Pour l’accompagner dans sa quête, Goran Dragic a accepté de prolonger l’aventure au dernier moment. À 36 ans, il reste un contributeur de premier plan, avec ses 14,9 points de moyenne, son vice, son tir, sa vision du jeu et j’en passe. Les intérieurs Mike Tobey et Vlatko Cancar s’occupent de la raquette, tandis que les shooteurs Jaka Blazic et Klemen Prepelic sanctionnent. Ils se connaissent, ils ont tout vécu ensemble, et ont entamé la phase de groupe avec des certitudes.
Sans forcer, toujours aussi nonchalant, Luka Doncic a outrageusement dominé les matchs auxquels il a participé : 26 points, 7,7 rebonds et 6,6 passes décisives de moyenne. Il a permis à la Slovénie de se hisser à la première place de son groupe, non sans difficultés.
Dans un groupe relevé, les Slovènes ont disposé de la Lituanie puis de la Hongrie avant de chuter face à Jusuf Nurkic et à la Bosnie-Herzégovine. Un revers dont ils se sont relevés aussitôt grâce à leur maître à jouer. Les 36 points de Doncic permettent de venir à bout de l’Allemagne (88-80) avant un véritable récital face à la France. 47 points, 7 rebonds, 5 passes, un floater venu d’ailleurs et une première place du groupe assurée. Les Slovènes aiment le spectacle.

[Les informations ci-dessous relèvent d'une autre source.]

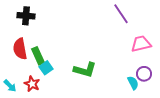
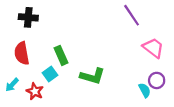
pink trapezoid: (141, 44) -> (153, 48), turned 50
green rectangle: (38, 56) -> (61, 55), moved
cyan arrow: (10, 86) -> (12, 85), moved, turned 88

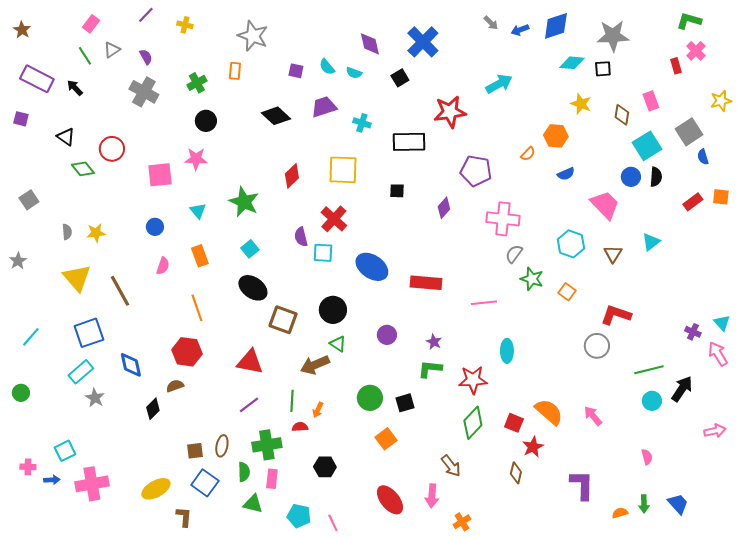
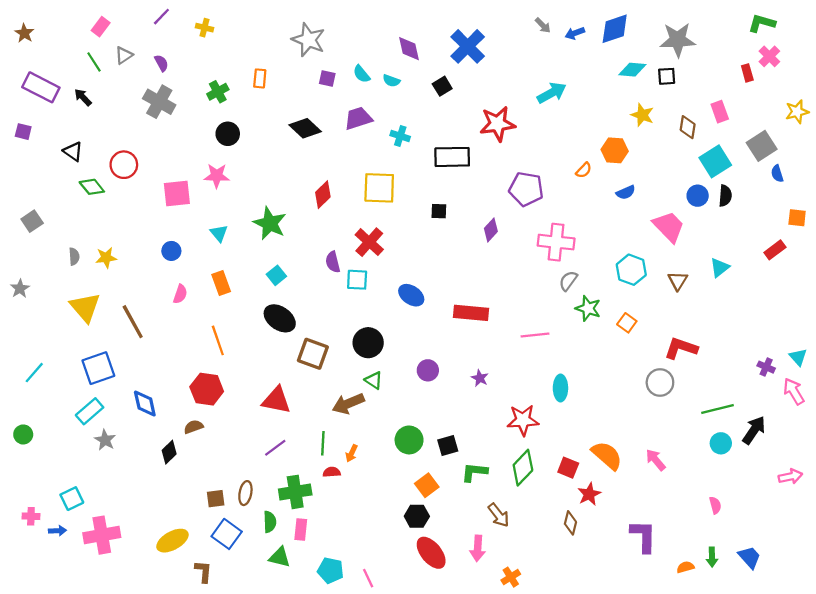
gray star: (253, 36) -> (308, 40), moved
red rectangle: (693, 202) -> (775, 250), moved
blue ellipse: (372, 267) -> (411, 295), size x0.7
green L-shape: (430, 369) -> (474, 472), moved
black hexagon: (325, 467) -> (417, 516), moved

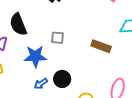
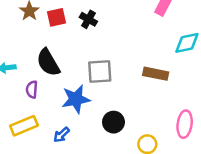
gray square: (57, 38) -> (100, 71), size x1.5
blue arrow: (41, 84) -> (61, 135), moved

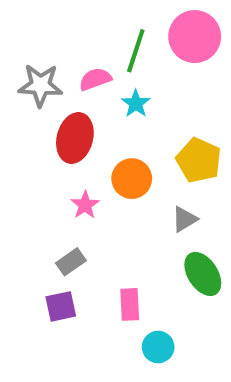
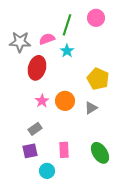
pink circle: (195, 37) -> (96, 18), size x0.7
orange circle: (132, 179) -> (65, 101), moved
green ellipse: (203, 274) -> (100, 153), moved
cyan circle: (158, 347) -> (47, 171), moved

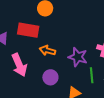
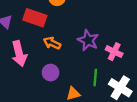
purple star: (78, 57) -> (88, 40), moved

La Belgique, c’est facile, non ? C’est certainement ce brin d’arrogance qui a poussé la Slovénie à se faire une frayeur. Opposés à nos voisins, les champions en titre ont trainé la patte pendant trois quart-temps, laissant même les Belges passer devant à l’orée de la dernière période. Mais un beau and-one de Luka Doncic a su réveiller les troupes. La victoire de 16 points (88-72) ne reflète pas la physionomie du match. Malgré les 35 points de son meneur de jeu, la Slovénie s’est fait peur dans une rencontre annoncée comme anecdotique.
Face à la Pologne, il n’a pas fallu longtemps pour constater que la sélection n’a pas appris de son erreur. 58 points encaissés à la mi-temps, jusqu’à 22 points de retard, un Doncic presque absent avec 14 points… La Slovénie s’est pris une claque par la très séduisante Pologne.

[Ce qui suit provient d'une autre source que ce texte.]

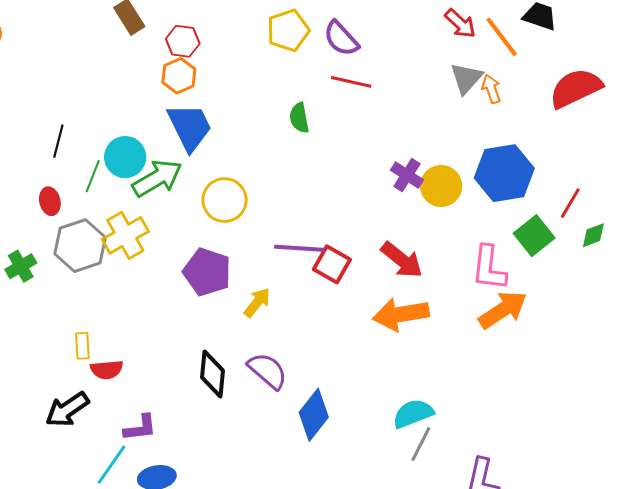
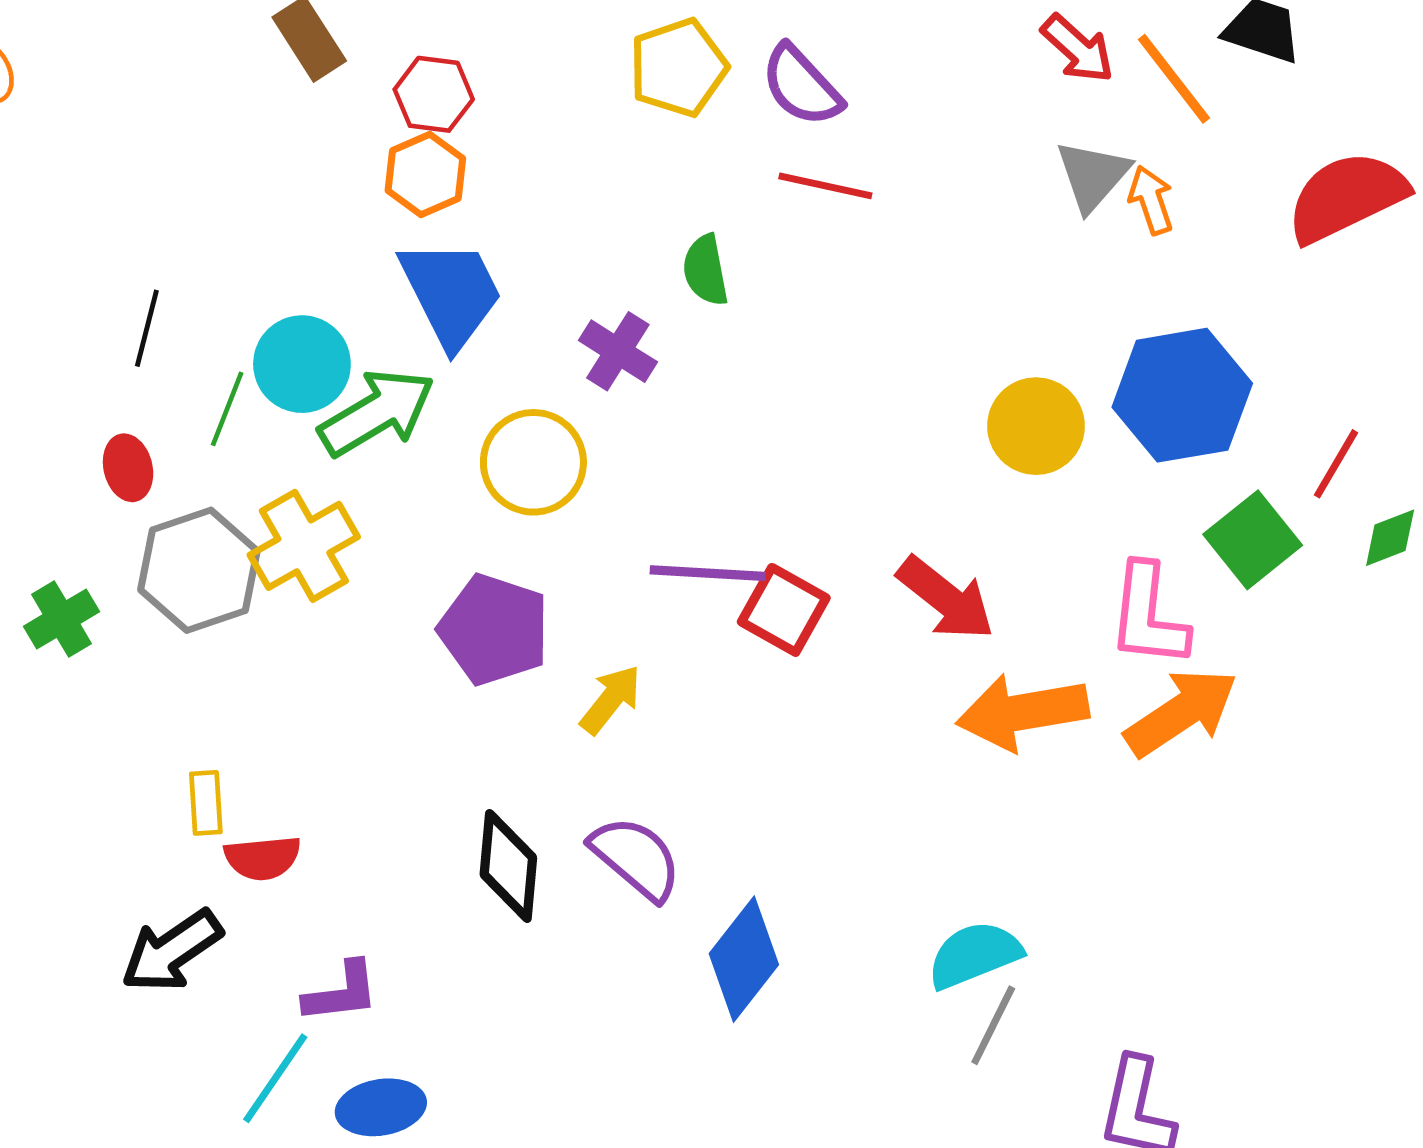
purple cross: (407, 175) -> (618, 351), moved
orange arrow: (401, 314) -> (1023, 712), moved

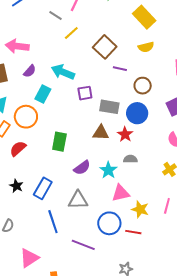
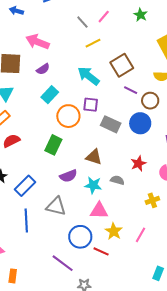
cyan arrow: (63, 72) -> (88, 76), moved
brown circle: (143, 86) -> (150, 101), moved
blue circle: (137, 113) -> (140, 123), moved
orange circle: (26, 117) -> (68, 116), moved
brown triangle: (101, 133) -> (94, 157), moved
red star: (125, 134) -> (138, 164), moved
cyan star: (108, 170) -> (93, 185), turned 30
purple line: (83, 245) -> (63, 263), moved

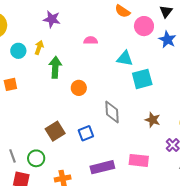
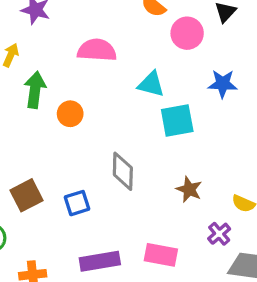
pink semicircle: (91, 40) -> (97, 50), size x1.6
blue star: (167, 40) -> (223, 84), moved, turned -30
orange circle: (79, 88) -> (70, 114), moved

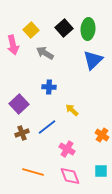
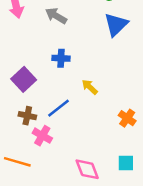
brown cross: (22, 133) -> (27, 116), turned 32
pink cross: (67, 149) -> (42, 136), moved
orange line: (33, 172) -> (17, 162), moved

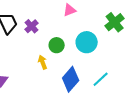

Luka Doncic était-il blessé ou tout simplement pas dans le match car bien muselé ? On ne le saura jamais. Une rare fausse note pour le maestro, qui n’a pas récité sa partition ce soir-là. Mike Tobey non plus n’a été à la hauteur (8 points), tandis que Goran Dragic (17 points) et Vlatko Cancar (21 points, 4 rebonds et 4 passes) ont surnagé.
Il faut saluer le sursaut d’orgueil, certes, pour passer de -22 à +6, mais tout s’est effondré au moment de la cinquième faute de Doncic. La Slovénie n’aura pas l’occasion de défendre sa couronne cette année.
Les raisons de cet échec ? Vraisemblablement une rotation trop limitée. Privée de Zoran Dragic pour ce quart de finale décisif, la rotation s’est réduite. Cancar a dû jouer 38 minutes, 37 pour Goran Dragic, 35 pour Doncic et 28 pour Blazic. Pas assez de souffle peut-être ou une envie de jouer en équipe parfois diminuée avec le jeu polarisant de la star des Mavericks. Dans tous les cas, il faut attendre une Slovénie revancharde à la Coupe du Monde 2023.
Giannis Antetokounmpo, Luka Doncic et Nikola Jokic se concentrent donc maintenant sur leur prochaine saison NBA. La couronne slovène de 2017 est remise en jeu. Elle sera disputée par un dernier carré inédit, composé de l’Allemagne et l’Espagne d’un côté, puis de la France et de la Pologne de l’autre.
Sans les superstars de la grande ligue, le spectacle ne sera certes plus le même. Mais il reste toujours très intéressant à suivre. D’autant plus quand l’équipe de France, qui frôle à chaque match l’élimination, a plus de chance que jamais de remporter une médaille dans cet EuroBasket.